According to Clerical Whispers, Reverend Philip Eichner, the chairman of the board of the Catholic League for Religious and Civil Rights, said the references to conversion are well meaning not anti-Semitic. “We would say everyone who doesn’t see Jesus is living in a certain amount of darkness, and we want them to see the light,” he said.
Although we should all be grateful that the part that refers to the Jews as “perfidious” (go ahead, look it up, I had to) was removed from the liturgy in 1969, you know our main man Abe Foxman had something to say about it. Specifically, he called it a “body blow to Catholic-Jewish relations” and was “deeply offended that nearly 40 years after the Vatican rightly removed insulting anti-Jewish language from the Good Friday Mass, that it would now permit Catholics to utter such hurtful and insulting words by praying for Jews to be converted.
As usual, the fact that good ol’ Abe gets totally indignant over stuff like this means that I don’t have to. Meaning, yeah, it’s really lame of ol’ Popey to kowtow to a small minority of the Church and allow culturally inappropriate material in a world that has a hard enough time keeping it together as it is, but I’m not going to let it bunch up my panties. (But bless Abe Foxman for being my Semitic Superhero.)
Reverend Richard John Neuhaus, editor of the Catholic journal First Things, preaches a similar apathy:
“We’re talking about one sentence that occurs once a year. That’s not to say it is unimportant, but the things done with Catholic-Jewish relations over the past half-century is not going to be compromised. The church’s commitment to a respectful dialogue with Judaism is irrevocable.”
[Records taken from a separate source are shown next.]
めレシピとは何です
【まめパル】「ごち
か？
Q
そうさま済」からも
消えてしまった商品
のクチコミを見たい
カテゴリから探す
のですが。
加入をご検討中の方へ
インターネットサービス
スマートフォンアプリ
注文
Cardinal Jean-Pierre Ricard, the head bishop in France, doesn’t expect a sudden demand the all-Latin Mass. I dont see a tsunami coming, he dryly told French newspapers.
Seriously, though doesn’t the Church still have far bigger bigger problems than even the Foxy Abe, formidable as he is?
Perhaps people might wanna take alook and some of the translations in a plain old standard siddur before getting into a snit about this.
Thanks, but I’ll stick with Alenu, especially the version in the Spanish and Portuguese ‘rite’ by R’ David DeSola Poole (Congregation
Sheareth Israel, W70th Street, NY). I agree with your praise for Abraham Foxman – he’s the best we could ask for.
Actually, the censored sentence (removed after complaints in 1499 by the church) has been in both the Ashkenaz and Sephard version of Rabbi Arthur Scroll‘s siddur from the beginning.
I do not know how to switch to post in Lashon Hakodesh so I will put in the tranliteration.
She’heim mishtachavim lahevel varik, umishtachavim le-eil lo yoshia
At one time when I was arguing with the missionaries on alt.messianic and fighting them off on soc.culture.jewish (many years ago) I mistranslated the first half as
An they bow to the idol varik as a dig at the reason they gave for insisting it be removed from the siddur.
Sorry I made a mistake, I meant 1399 (see the Art Scroll comment on that line in Aleinu for Shacharis).